CRISPR/Cas9-mediated SETKD is linked with a decrease in Gli1 expression. (A) SET protein levels in NIH 3T3 control cells and SETKD clones. Western blot analysis of control NIH 3T3, H4, H11 and G5 cell extracts using the anti-I2PP2A and anti-α-tubulin antibodies (loading control). Original uncropped Western Blot images are shown in Supplementary Fig. 2S. (B) Comparison of the relative expression differences for Seta and Setb, the two splicing forms of mouse Set gene, in control NIH 3T3, H4, H11 and G5 cells. The fold changes in qPCR were normalized to Gapdh. Data are expressed as mean ± SEM (n = 3 ) **p < 0.01***p < 0.001. (C) Gli1 expression levels in control NIH 3T3 and SETKD cells. Western blot analysis of extracts obtained from control NIH 3T3 cells and H4, H11 and G5 cells after incubation at 0.5% serum with DMSO (lanes 1, 3, 5, 7) or 2 μM purmorphamine (lanes 2, 4, 6, 8) using the anti-Gli1 and anti-α-tubulin antibodies. Original uncropped Western Blot images are shown in Supplementary Fig. 2S. (D) Ciliation analysis of control NIH 3T3 cells and H4, H11 clones after 24 h of serum starvation. 100–150 cells were analyzed per experiment (n = 3).

SET inhibitors decrease Gli1 expression. (A) The effect of FTY720 and COG112 on Gli1 protein expression. Western blot analysis of extracts obtained from NIH 3T3 cells after incubation at 0.5% serum with DMSO (lane 1) or 2 μM purmorphamine (lane 2) in the presence of 3 μM COG112 (lane 3) or 5 μM FTY720 (lane 4). Proteins were resolved in 10% SDS-PAGE and the blots were probed with the anti-Gli1, anti-SET and anti-α-tubulin antibodies (loading control). Original uncropped Western Blot images of panel A are shown in Supplementary Fig. 2S. (B, C). The effect of FTY720 and COG112 on the mRNA levels of selected genes related to Hedgehog signaling. Comparison of relative expression differences for Gli1, Ptch1, and Ccnd1 in NIH 3T3 cells cultured at 0.5% serum after incubation with 2 µM purmorphamine in the presence of 5 μΜ FTY720 or 3 μΜ COG112, as determined by qPCR analysis. The mRNA levels of the genes were normalized to Gapdh. The experiments were repeated three times. Data are expressed as mean ± SEM ***p < 0.001.

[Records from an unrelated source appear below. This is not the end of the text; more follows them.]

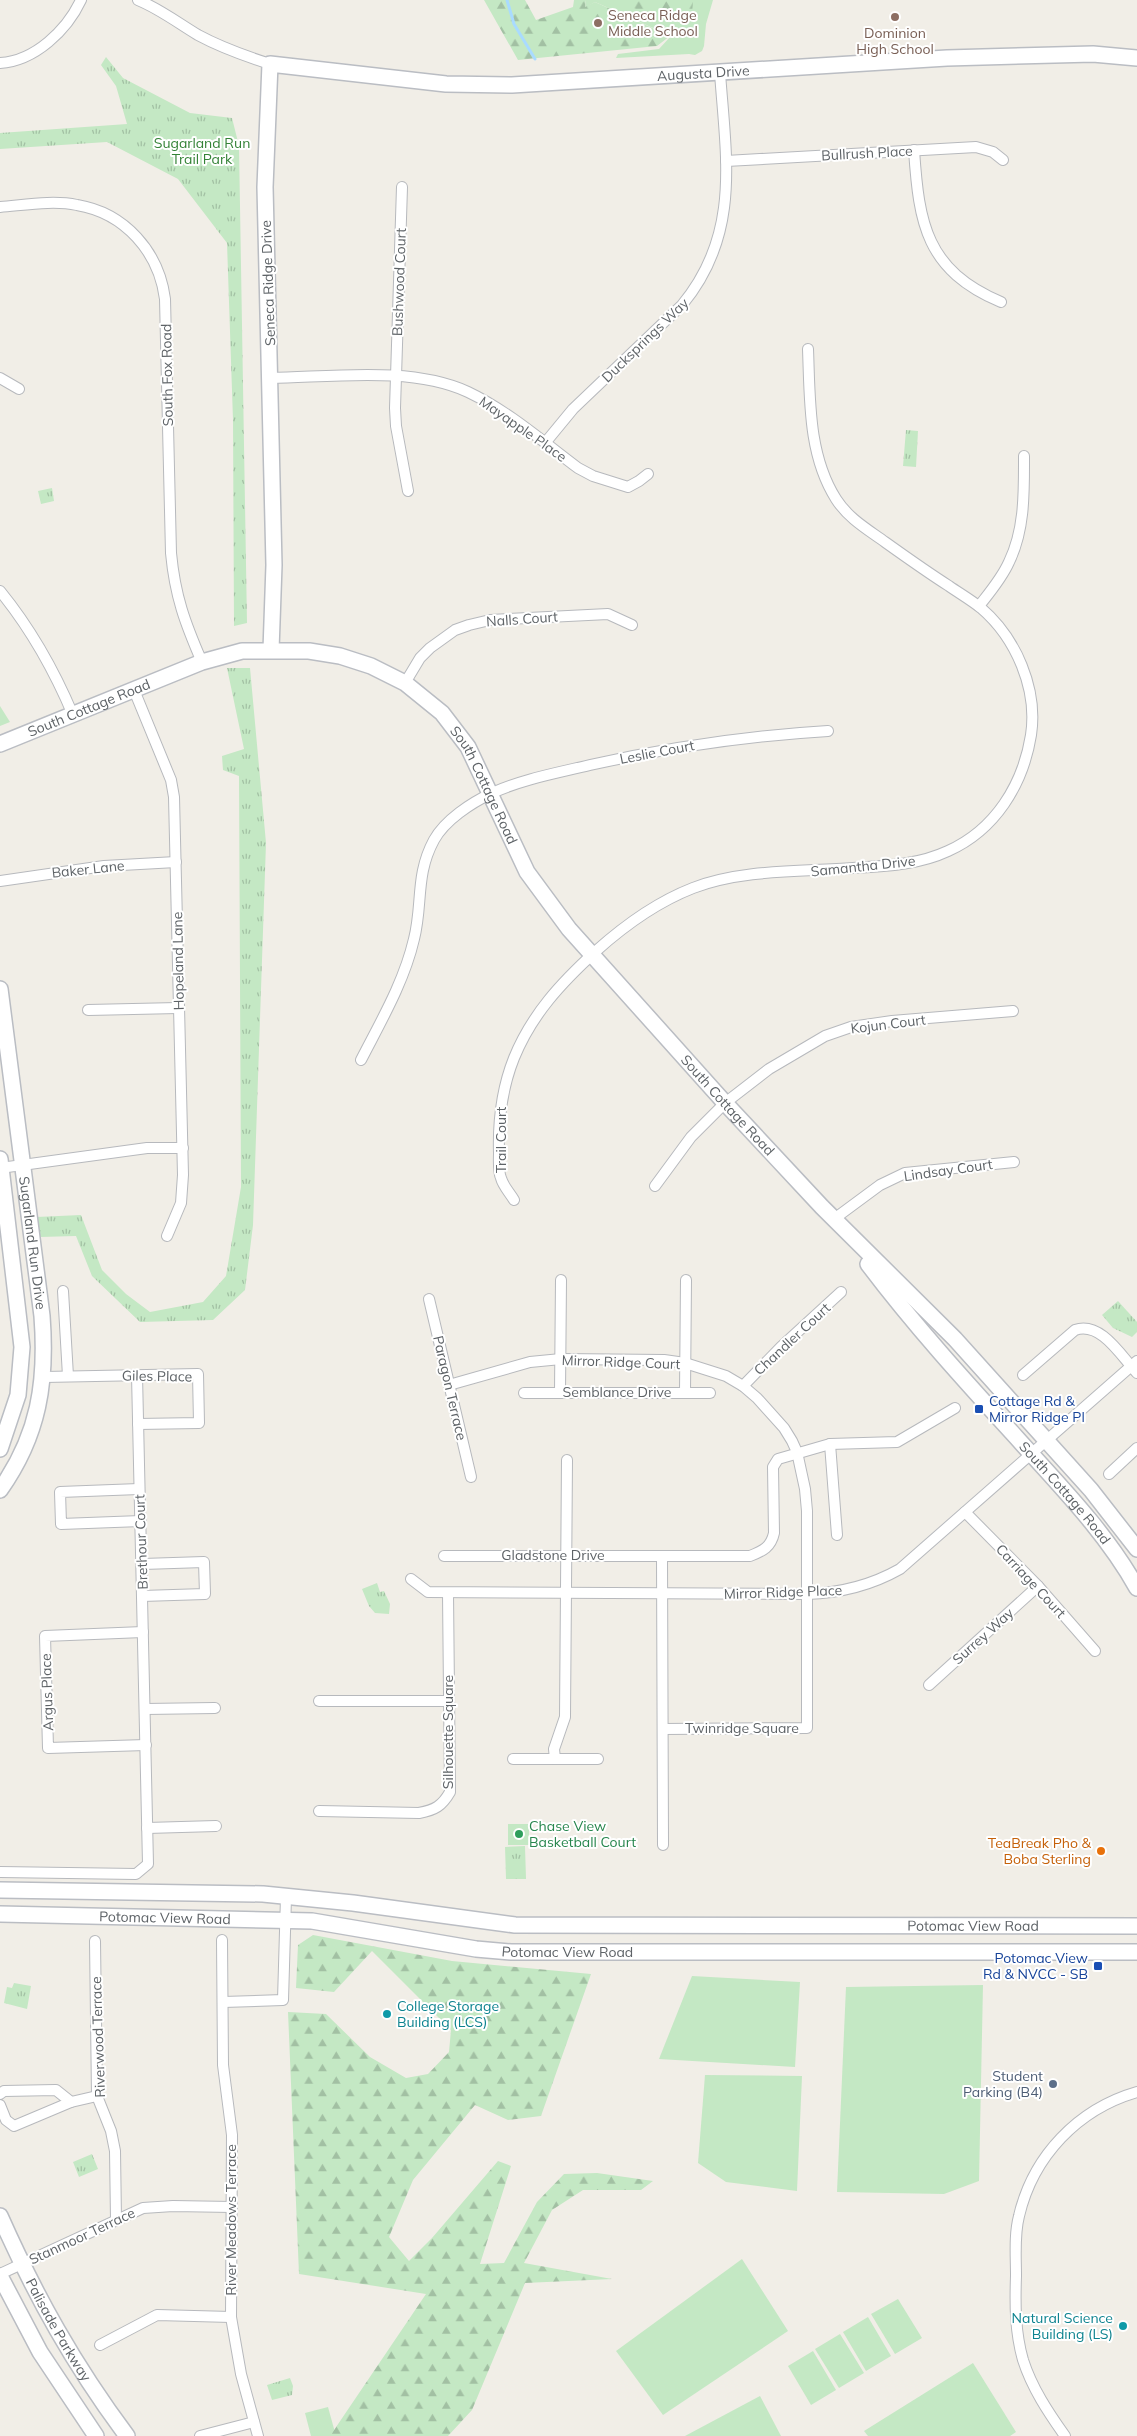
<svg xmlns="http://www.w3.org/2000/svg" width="1137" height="2436" viewBox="0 0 1137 2436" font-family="Mulish,sans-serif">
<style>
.green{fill:#c4e8c4}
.forest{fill:url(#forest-firs)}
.park{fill:url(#park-tufts)}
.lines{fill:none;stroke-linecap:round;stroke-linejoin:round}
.stream{stroke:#a9dbff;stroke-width:3}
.street-casing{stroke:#b7b9bd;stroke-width:12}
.secondary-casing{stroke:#babdc3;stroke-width:18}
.street{stroke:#fff;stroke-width:10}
.secondary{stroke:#fff;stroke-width:15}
.education-dot{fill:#8d6e63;stroke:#fff;stroke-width:2}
.transit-dot{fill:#1a4fb4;stroke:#fff;stroke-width:2}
.leisure-dot{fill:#2e9e5b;stroke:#fff;stroke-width:2}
.food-dot{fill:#e8710a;stroke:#fff;stroke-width:2}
.culture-dot{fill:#0f9aa8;stroke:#fff;stroke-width:2}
.service-dot{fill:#5c6f8a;stroke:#fff;stroke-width:2}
.labels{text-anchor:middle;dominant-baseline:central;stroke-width:4;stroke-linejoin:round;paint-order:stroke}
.education-label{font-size:14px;fill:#785e54;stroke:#fff;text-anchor:start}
.street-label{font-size:14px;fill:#5e6367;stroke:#fff}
.park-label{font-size:14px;fill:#338236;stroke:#fff}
.transit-label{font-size:14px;fill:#164399;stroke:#fff;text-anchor:start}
.leisure-label{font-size:14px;fill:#27864d;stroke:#fff;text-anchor:start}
.food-label{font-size:14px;fill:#c56008;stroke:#fff;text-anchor:end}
.culture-label{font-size:14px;fill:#0d838f;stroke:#fff;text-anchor:start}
.service-label{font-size:14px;fill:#4e5e75;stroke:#fff;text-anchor:end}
</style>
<defs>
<pattern id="forest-firs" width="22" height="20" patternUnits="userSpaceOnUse" patternTransform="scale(1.25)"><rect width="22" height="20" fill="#c4e8c4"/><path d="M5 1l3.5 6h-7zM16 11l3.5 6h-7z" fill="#a2c0a3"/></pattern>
<pattern id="park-tufts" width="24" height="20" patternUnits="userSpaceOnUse" patternTransform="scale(1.25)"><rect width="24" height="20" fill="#c4e8c4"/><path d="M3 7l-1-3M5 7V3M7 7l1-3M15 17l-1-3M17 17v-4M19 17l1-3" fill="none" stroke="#a2c0a3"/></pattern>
</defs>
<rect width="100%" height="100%" fill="#f1eee7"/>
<g class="green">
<path d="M586,0h127l-7,24 -2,22 -2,5 -7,4 -6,-1 -73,4 2,-4 41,-5 12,-13 -76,-34 -10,6z"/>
<rect x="508" y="1824" width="21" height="21"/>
<path d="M692,1976l108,6 -5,85 -136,-8z"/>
<path d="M983,1985l-4,196 -35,13 -107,-2 9,-205z"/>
<path d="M705,2075l97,1 -5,115 -71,-9 -28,-19z"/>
<path d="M742,2259l46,72 -125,84 -47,-64z"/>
<path d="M898,2299l24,39 -27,16 -24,-40z"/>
<path d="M868,2317l23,39 -25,15 -23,-39z"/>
<path d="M840,2334l24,39 -25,15 -24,-39z"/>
<path d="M813,2351l23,39 -25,15 -23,-39z"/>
<path d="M973,2363l43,69 -6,4h-142l-4,-5z"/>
<path d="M760,2396l21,40h-96z"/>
<path d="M328,2407l8,29h-25l-6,-23z"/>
</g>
<g class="forest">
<path d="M484,0h41l11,20 37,-13 1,-7h12l-1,7 10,-5 75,34 -13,10 -139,14z"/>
<path d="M626,0l67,2 -2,22 -11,7 -17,-14 -30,-9z"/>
<path d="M313,1935l139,26 139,13 -50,142 -33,4 -33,-15 -62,75 -24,57 20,24 23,-23 66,-77 13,5 -31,98 24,-1 33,-61 27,-28 33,-1 56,8 -12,9h-58l-31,20 -28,53 88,16 -87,4 -53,127 -24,26h-118l96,-142 -127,-20 -11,-262 38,2 44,43 36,21 22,-4 21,-22 2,-22 -79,-79 -38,41 -38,-4 2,-43z"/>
</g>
<g class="park">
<path d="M106,57l17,21 67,35 42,5 7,28 8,477 -13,3 -1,-206 -6,-177 -49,-64 -71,-37 -107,7v-16l127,-9 -11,-38 -15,-21z"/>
<path d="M906,430l12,1 -2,36 -13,-1z"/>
<path d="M52,488l2,13 -13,3 -3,-13z"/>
<path d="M227,668h23l16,175 -13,382 -8,65 -32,30 -73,2 -48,-46 -16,-40 -36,1 -4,-20 45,-2 21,55 24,24 24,18 53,-10 23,-26 15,-89 -2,-411 -16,-6 -1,-14 22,-7z"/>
<path d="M0,706l10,16 -10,4z"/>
<path d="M1118,1301l19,21v10l-5,5 -19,-9 -11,-13z"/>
<path d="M377,1583l3,9 4,-1 6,13 -1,10 -14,-1 -6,-7 -7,-17z"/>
<path d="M525,1846l1,33h-20l-1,-32z"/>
<path d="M14,1983l17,3 -4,23 -23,-6 3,-16 5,1z"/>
<path d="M92,2154l6,15 -19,8 -6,-15z"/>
<path d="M290,2378l3,8 -1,9 -20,5 -5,-15z"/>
</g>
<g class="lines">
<path class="stream" d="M507,0l7,24 21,35"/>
<defs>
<g id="street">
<path d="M138,0c22,9 40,23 60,35 24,13 47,21 72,29"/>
<path d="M0,63c35,-2 67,-33 81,-63"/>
<path d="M914,150c5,74 12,120 87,152"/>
<path d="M726,161l250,-14 17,5 10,8"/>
<path d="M402,187l-7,221 1,18 12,65"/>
<path d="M0,207c25,-2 53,-7 77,-2 48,8 82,47 88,94l6,254c4,43 14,70 31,109"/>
<path d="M0,378l19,11"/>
<path d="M271,378c61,-1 141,-12 197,14 40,19 74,49 110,76l15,8 35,11 11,-6 9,-7"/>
<path d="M545,443l28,-34 109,-104c59,-71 44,-147 38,-232"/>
<path d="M0,591c31,38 54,79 73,124"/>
<path d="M979,606c11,-14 23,-28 30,-44 16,-33 15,-70 15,-106"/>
<path d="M405,683l15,-25 10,-10 25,-18 14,-5 21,-5 118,-6 24,11"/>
<path d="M134,690l37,90 3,17 9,378 -2,28 -14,33"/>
<path d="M0,881l104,-15 72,-4"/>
<path d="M88,1010l90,-2"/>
<path d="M361,1060c20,-39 43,-78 53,-121 9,-35 1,-64 20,-99 11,-20 37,-37 58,-47 31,-14 65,-20 98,-28 81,-18 155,-29 238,-34"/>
<path d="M0,1168l147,-20h36"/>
<path d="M655,1186l36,-49 34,-34 44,-34 56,-33 26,-9 41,-6 121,-10"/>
<path d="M514,1200c-4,-7 -11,-14 -13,-22 -3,-7 -2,-18 -2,-25 -1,-33 3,-65 15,-95 18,-44 47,-75 82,-107 29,-26 61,-49 97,-63 50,-19 108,-16 160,-20 33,-2 65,-3 95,-17 47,-21 75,-66 83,-116 7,-46 -15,-97 -50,-127 -10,-8 -22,-15 -32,-22 -22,-14 -43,-29 -64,-44 -18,-13 -37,-24 -49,-43 -28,-44 -26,-100 -28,-150"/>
<path d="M834,1219l46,-34 25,-12 109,-11"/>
<path d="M63,1291l5,85"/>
<path d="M429,1299l42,178"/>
<path d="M1023,1375l52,-45c26,-9 46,26 62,43"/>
<path d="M44,1377l154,-3 1,49 -61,1"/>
<path d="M449,1385l81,-23 31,-3 103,1 21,3 41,13 17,10 14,12 27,30 8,13 5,11 8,37 2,22v217l-144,1"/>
<path d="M743,1386l38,-39 60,-55"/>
<path d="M560,1392l1,-112"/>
<path d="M685,1392l1,-112"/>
<path d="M524,1393h186"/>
<path d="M830,1444l7,91"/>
<path d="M1109,1474l28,-26"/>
<path d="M139,1489l-79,3 1,32 80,-3"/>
<path d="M965,1512l73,74 57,65"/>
<path d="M444,1556h306c13,-5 21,-9 24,-23l-1,-66 5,-8 52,-15 67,-2 58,-34"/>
<path d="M662,1556l1,289"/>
<path d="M411,1579l17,13 379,2c34,-1 63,-8 93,-25l237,-208"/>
<path d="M142,1596l63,-2 -1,-32 -61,2"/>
<path d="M143,1632l-98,4 3,112 98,-3"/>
<path d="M929,1685l109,-99"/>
<path d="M319,1701h129"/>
<path d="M145,1709l70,-1"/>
<path d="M513,1759h85"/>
<path d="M555,1759l-1,-10 11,-32 2,-257"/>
<path d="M319,1811l100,2c16,-3 23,-7 31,-21l-2,-199"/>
<path d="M147,1828l69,-2"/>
<path d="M0,1872l136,2 12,-10 -11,-489"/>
<path d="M222,1940l1,125 9,70 -1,182 10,57 17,62"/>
<path d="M95,1941l2,155 14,35 4,20 1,69"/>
<path d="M223,2002l60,-2 3,-103"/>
<path d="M0,2094l4,-3 52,-1 15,12 -57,24 -8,-6 -6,-15"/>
<path d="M71,2102l26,-6"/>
<path d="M0,2274l143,-66 30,-2 59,1"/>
<path d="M100,2345l57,-30 74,2"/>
<path d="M200,2436l54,-14"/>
<path d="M1065,2436c-17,-24 -33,-48 -42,-76 -8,-28 -8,-56 -7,-84 0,-20 -2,-41 3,-60 14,-60 59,-107 118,-124"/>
</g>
<g id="secondary">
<path id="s1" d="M271,650l3,-85 -9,-378 5,-123 176,20 66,1 435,-27 146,-4 44,4"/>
<path id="s2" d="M0,744l202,-82 40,-11h67l31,5 31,10 34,17 37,30 26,34 59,125 42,57 156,174 97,104 133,132 136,151 46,59"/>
<path id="s3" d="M0,989l42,327c5,66 -3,119 -42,174"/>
<path d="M0,1159l22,188 -4,48 -18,54"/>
<path id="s4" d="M868,1264c46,61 97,117 148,173 43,48 89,94 121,151"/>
<path id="s5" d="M0,1890l263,4 90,9 162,22 622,1"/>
<path id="s6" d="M0,1914l312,7 164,28 35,3h626"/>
<path id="s7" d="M0,2216c36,81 74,149 127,220"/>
<path d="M0,2276l40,76 56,84"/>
</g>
</defs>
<use href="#street" class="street-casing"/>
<use href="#secondary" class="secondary-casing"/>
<use href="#street" class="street"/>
<use href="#secondary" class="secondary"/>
</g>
<g class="education-dot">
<circle cx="895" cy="17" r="5"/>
<circle cx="598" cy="23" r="5"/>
</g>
<g class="transit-dot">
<rect x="974" y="1404" width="10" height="10" rx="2.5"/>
<rect x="1093" y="1961" width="10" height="10" rx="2.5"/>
</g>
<circle class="leisure-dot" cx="519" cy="1834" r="5"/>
<circle class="food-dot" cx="1101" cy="1851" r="5"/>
<g class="culture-dot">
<circle cx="387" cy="2014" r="5"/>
<circle cx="1123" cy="2326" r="5"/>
</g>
<circle class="service-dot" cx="1053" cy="2084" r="5"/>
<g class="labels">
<g class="education-label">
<text x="608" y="15">Seneca Ridge<tspan x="608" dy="16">Middle School</tspan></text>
<text x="895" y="33" text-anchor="middle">Dominion<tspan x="895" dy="16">High School</tspan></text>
</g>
<g class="street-label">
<text stroke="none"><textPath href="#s1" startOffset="1021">Augusta Drive</textPath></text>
<text transform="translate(867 153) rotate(-3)">Bullrush Place</text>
<text transform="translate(399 282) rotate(-88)">Bushwood Court</text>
<text transform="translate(268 283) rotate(-92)">Seneca Ridge Drive</text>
<text transform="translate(645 340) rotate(-44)">Ducksprings Way</text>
<text transform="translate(167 375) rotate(-91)">South Fox Road</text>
<text transform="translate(523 429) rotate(35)">Mayapple Place</text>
<text transform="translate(522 619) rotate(-4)">Nalls Court</text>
<text stroke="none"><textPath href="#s2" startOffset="96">South Cottage Road</textPath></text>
<text transform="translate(657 752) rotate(-11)">Leslie Court</text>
<text stroke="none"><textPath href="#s2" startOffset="560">South Cottage Road</textPath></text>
<text transform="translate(863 866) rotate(-6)">Samantha Drive</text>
<text transform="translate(88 869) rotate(-6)">Baker Lane</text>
<text transform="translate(178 961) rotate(-91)">Hopeland Lane</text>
<text transform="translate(888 1024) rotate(-7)">Kojun Court</text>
<text stroke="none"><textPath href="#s2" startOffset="965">South Cottage Road</textPath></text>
<text transform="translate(501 1140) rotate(-90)">Trail Court</text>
<text transform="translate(948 1170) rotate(-8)">Lindsay Court</text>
<text stroke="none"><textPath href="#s3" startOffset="256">Sugarland Run Drive</textPath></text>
<text transform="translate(792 1339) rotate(-43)">Chandler Court</text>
<text transform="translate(621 1362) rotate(2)">Mirror Ridge Court</text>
<text transform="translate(157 1376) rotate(1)">Giles Place</text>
<text transform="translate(450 1388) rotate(77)">Paragon Terrace</text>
<text x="617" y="1392">Semblance Drive</text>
<text stroke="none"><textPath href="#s4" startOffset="302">South Cottage Road</textPath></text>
<text transform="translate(141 1542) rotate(-92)">Brethour Court</text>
<text x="553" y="1555">Gladstone Drive</text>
<text transform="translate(1031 1581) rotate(47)">Carriage Court</text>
<text transform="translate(783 1592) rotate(-2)">Mirror Ridge Place</text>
<text transform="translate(983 1636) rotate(-42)">Surrey Way</text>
<text transform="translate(47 1692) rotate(-92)">Argus Place</text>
<text x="742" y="1728">Twinridge Square</text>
<text transform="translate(448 1732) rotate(-90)">Silhouette Square</text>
<text stroke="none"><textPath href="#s6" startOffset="165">Potomac View Road</textPath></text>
<text stroke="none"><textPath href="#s5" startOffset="975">Potomac View Road</textPath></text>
<text stroke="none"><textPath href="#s6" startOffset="570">Potomac View Road</textPath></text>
<text transform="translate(98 2037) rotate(-92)">Riverwood Terrace</text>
<text transform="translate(231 2220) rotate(-90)">River Meadows Terrace</text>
<text transform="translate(82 2236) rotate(-25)">Stanmoor Terrace</text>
<text stroke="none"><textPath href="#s7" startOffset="128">Palisade Parkway</textPath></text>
</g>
<g class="park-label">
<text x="202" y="143">Sugarland Run<tspan x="202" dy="16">Trail Park</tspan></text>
</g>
<g class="transit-label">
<text x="989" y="1401">Cottage Rd &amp;<tspan x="989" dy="16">Mirror Ridge Pl</tspan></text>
<text x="1088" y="1958" text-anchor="end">Potomac View<tspan x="1088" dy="16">Rd &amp; NVCC - SB</tspan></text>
</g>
<g class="leisure-label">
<text x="529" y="1826">Chase View<tspan x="529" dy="16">Basketball Court</tspan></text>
</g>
<g class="food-label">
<text x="1091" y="1843">TeaBreak Pho &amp;<tspan x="1091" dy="16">Boba Sterling</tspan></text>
</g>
<g class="culture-label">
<text x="397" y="2006">College Storage<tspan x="397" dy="16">Building (LCS)</tspan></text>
<text x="1113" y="2318" text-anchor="end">Natural Science<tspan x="1113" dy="16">Building (LS)</tspan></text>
</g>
<g class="service-label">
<text x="1043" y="2076">Student<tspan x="1043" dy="16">Parking (B4)</tspan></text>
</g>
</g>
</svg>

SET overexpression increases Gli1-mediated transcription. (A) The effect of SET on Gli1-mediated transcription. To determine Gli1-mediated transcription upon SET overexpression, 12xGliBS-luc and Gli1 expression plasmids were cotransfected with a human Flag-SET expressing construct in HEK 293 cells. (B) The effect of SET on Sufu inhibition of Gli1-mediated transcription. HEK 293 cells were transfected with 12xGliBS-luc reporter with the indicated amounts of plasmids encoding Gli1 (100 ng), Flag-SET (100 and 200 ng) and Sufu (10 ng). pRL-TK expresses Renilla luciferase and was included in all samples to normalize the transfection efficiency. Experiments were repeated three times and samples were analyzed in triplicates, *p < 0.05, **p < 0.01, ***p < 0.001. (C) Expression of GST-SET and GST-SAP18 recombinant proteins. Bacterially expressed glutathione-S-transferase-tagged SAP18 (GST-SAP18), GST protein and baculovirus expressed GST-SET (approximately 2–3 μg each) were immobilized on glutathione-Sepharose beads and analyzed by 12% SDS-PAGE. An original uncropped image of panel C is shown in Supplementary Fig. 2S. (D) GST-SET pull down experiments. GST-SET or GST was immobilized on glutathione-Sepharose beads and incubated with cell extracts expressing GFP-SAP18 or GFP. (E) GST-SAP18 pull down experiments. GST-SAP18 or GST was immobilized on glutathione-Sepharose beads and incubated with cell extracts expressing GFP-SET or GFP. The beads and the supernatant of the pull down assays were analyzed by western blot using the anti-GFP antibody. Original uncropped Western Blot images of panels D and E are shown in Supplementary Fig. 2S.